▶ _How to complete this task_
Below, find the line containing "html: none ->"; from there to the final line, print every line exactly and skip the pictures.

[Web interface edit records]
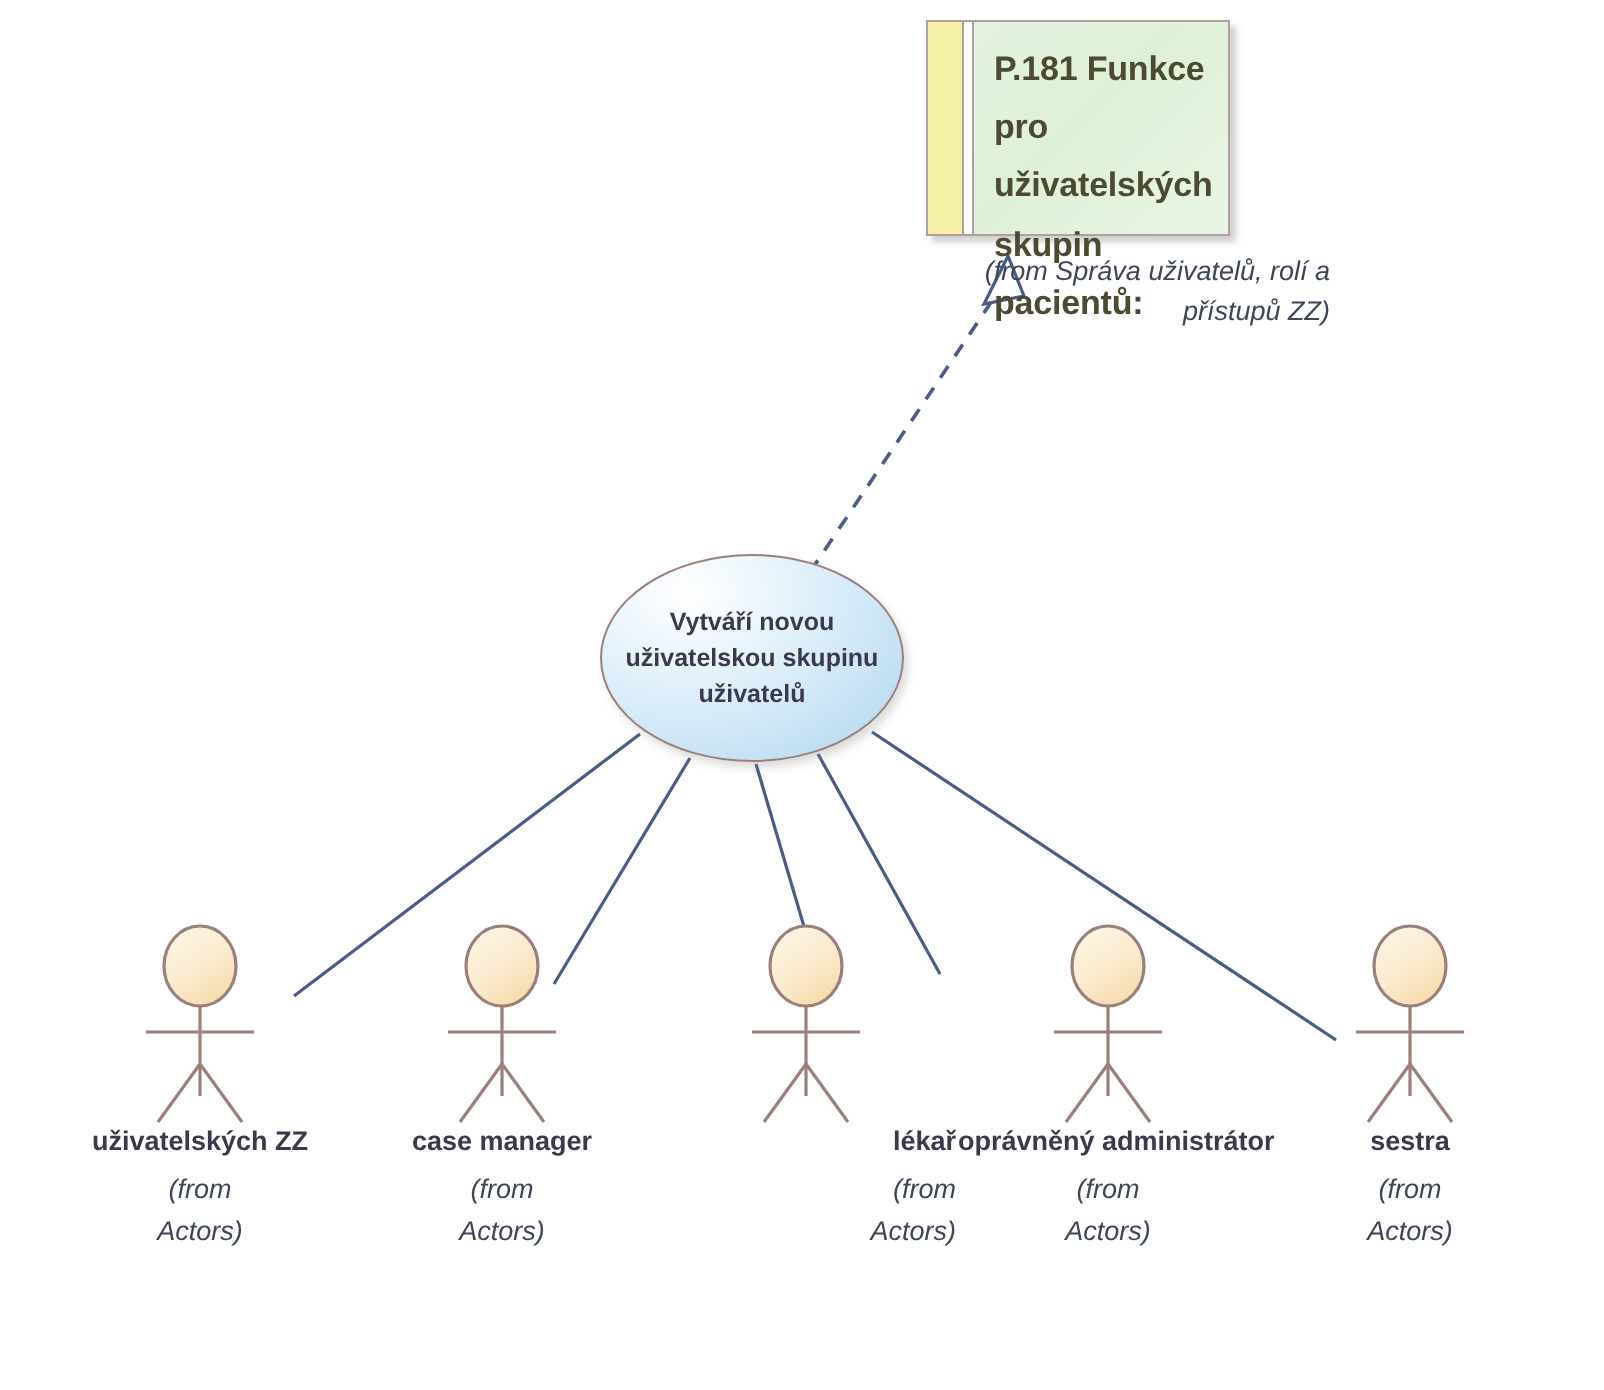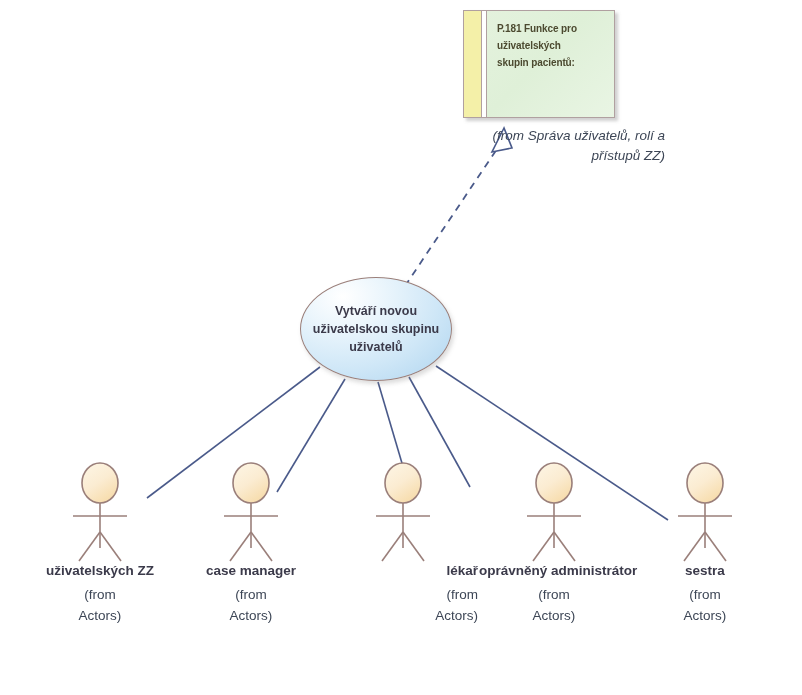"P.181 Funkce pro" .note-text { font-size: 10px -> 17px }
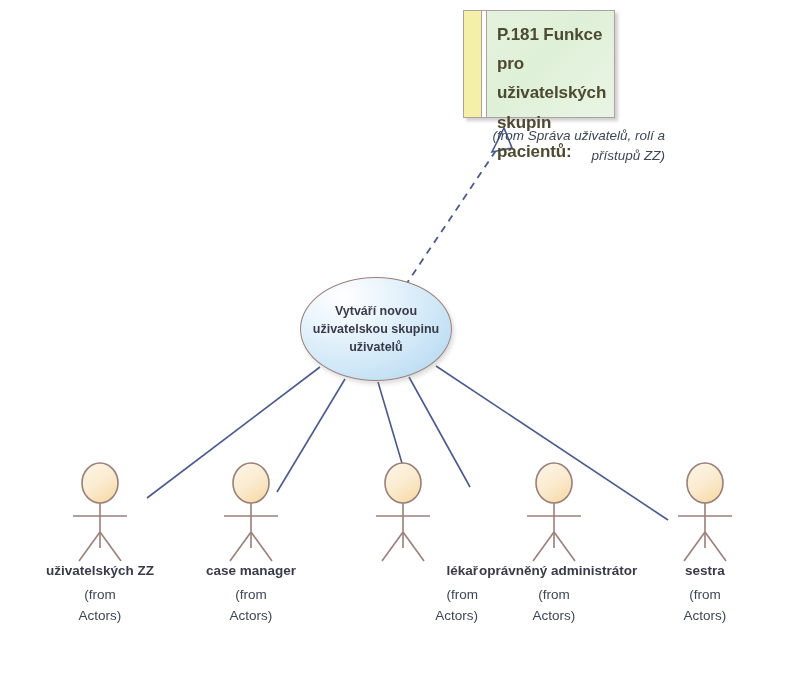"(from" .actor-from { font-style: none -> italic }
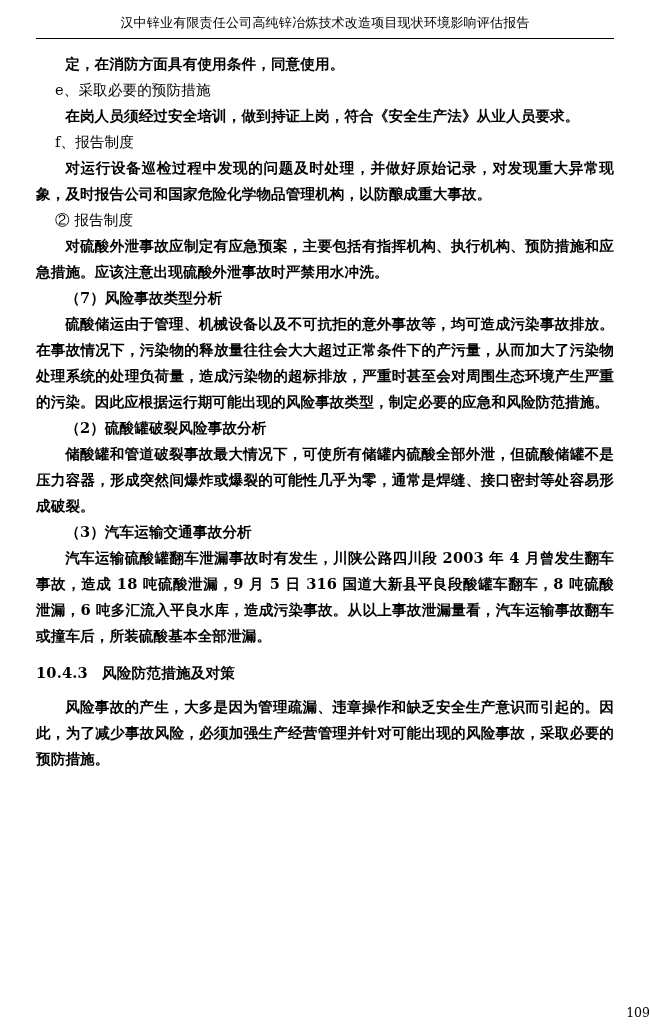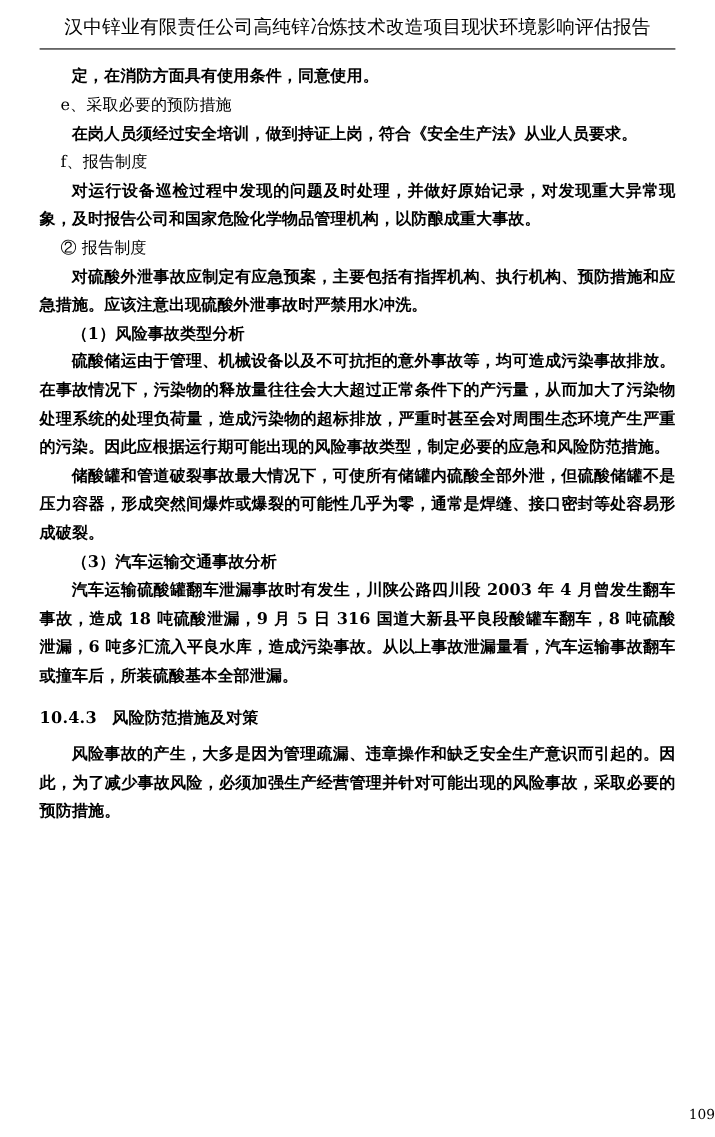"汉中锌业有限责任公司高纯锌冶炼技术改造项目现状环境影响评估报告" .header { font-size: 17px -> 13px }
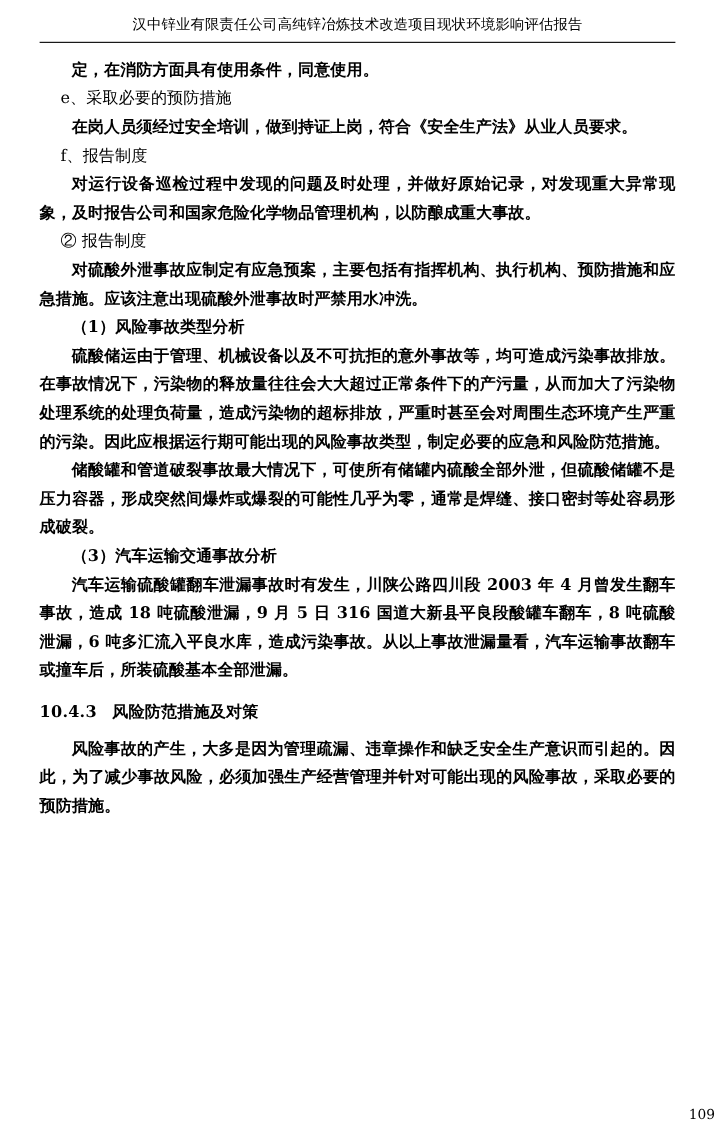"（1）风险事故类型分析" p.indent1 { text: 1 -> 7 }
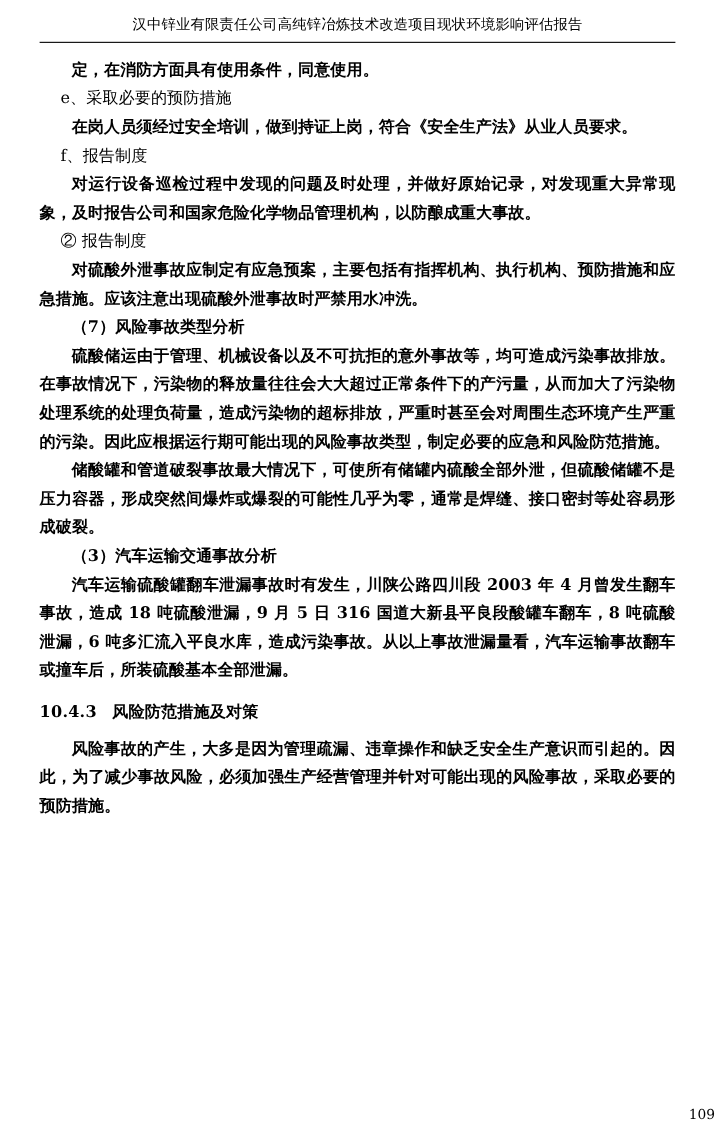"（2）硫酸罐破裂风险事故分析" p.indent1 { html: none -> <p>（2）硫酸罐破裂风险事故分析</p> }
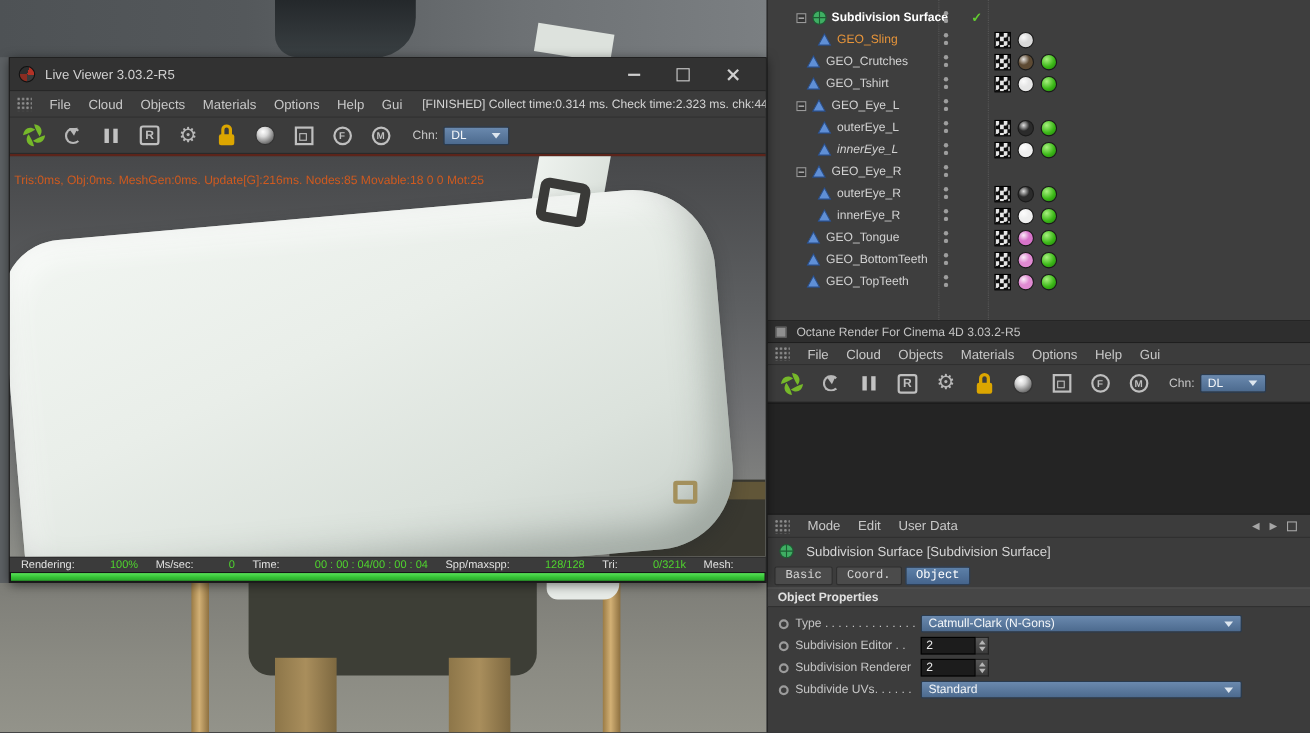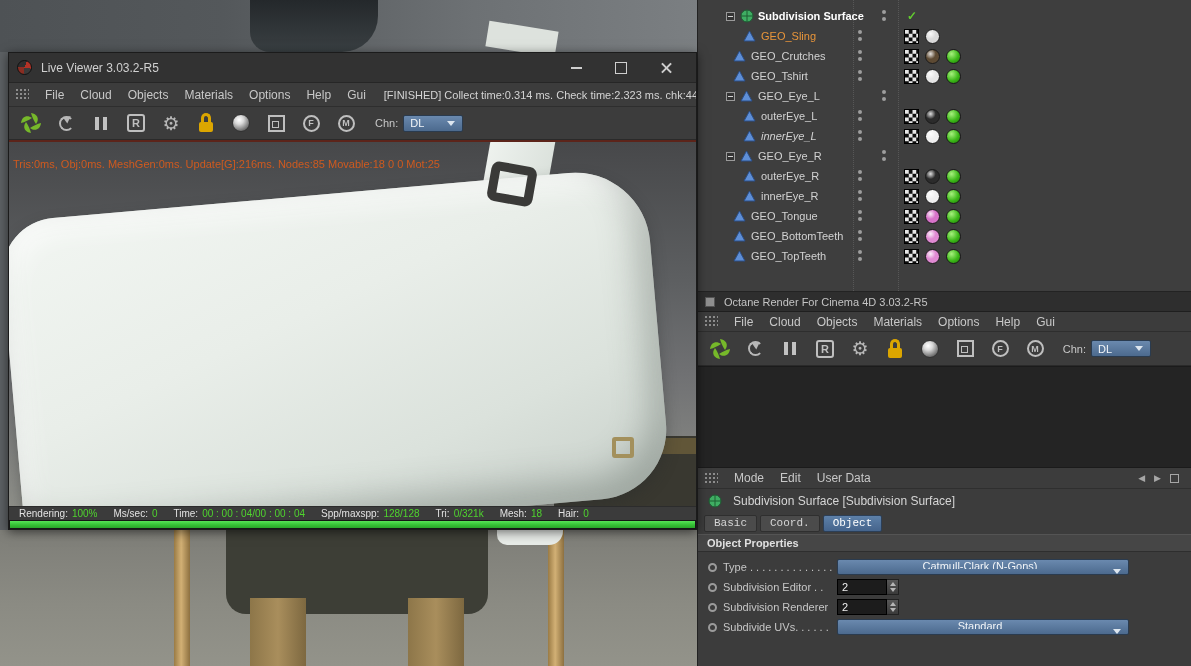"Subdivision Surface" .om-row.ind0 { margin-left: 24px -> none; padding-left: 4px -> 26px }
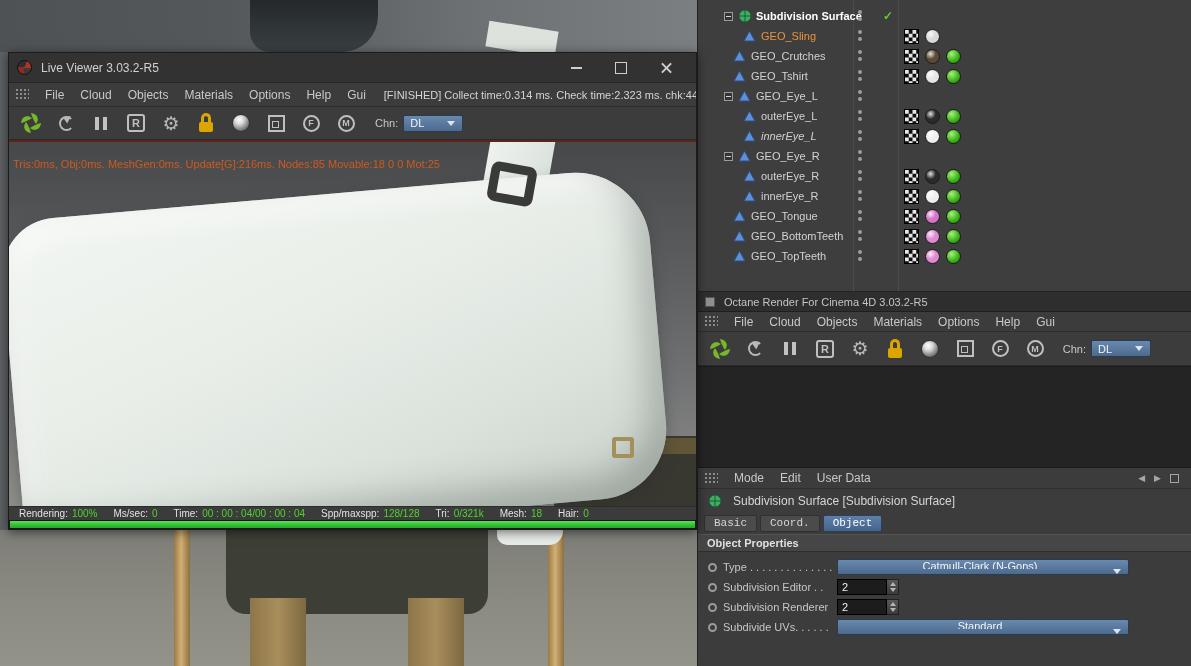"100%" .status-value { margin-left: none -> 28px }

▶ _Solution to this task_
"（2）硫酸罐破裂风险事故分析" p.indent1 { html: none -> <p>（2）硫酸罐破裂风险事故分析</p> }
"Subdivision Surface" .om-row.ind0 { margin-left: 24px -> none; padding-left: 4px -> 26px }
"100%" .status-value { margin-left: none -> 28px }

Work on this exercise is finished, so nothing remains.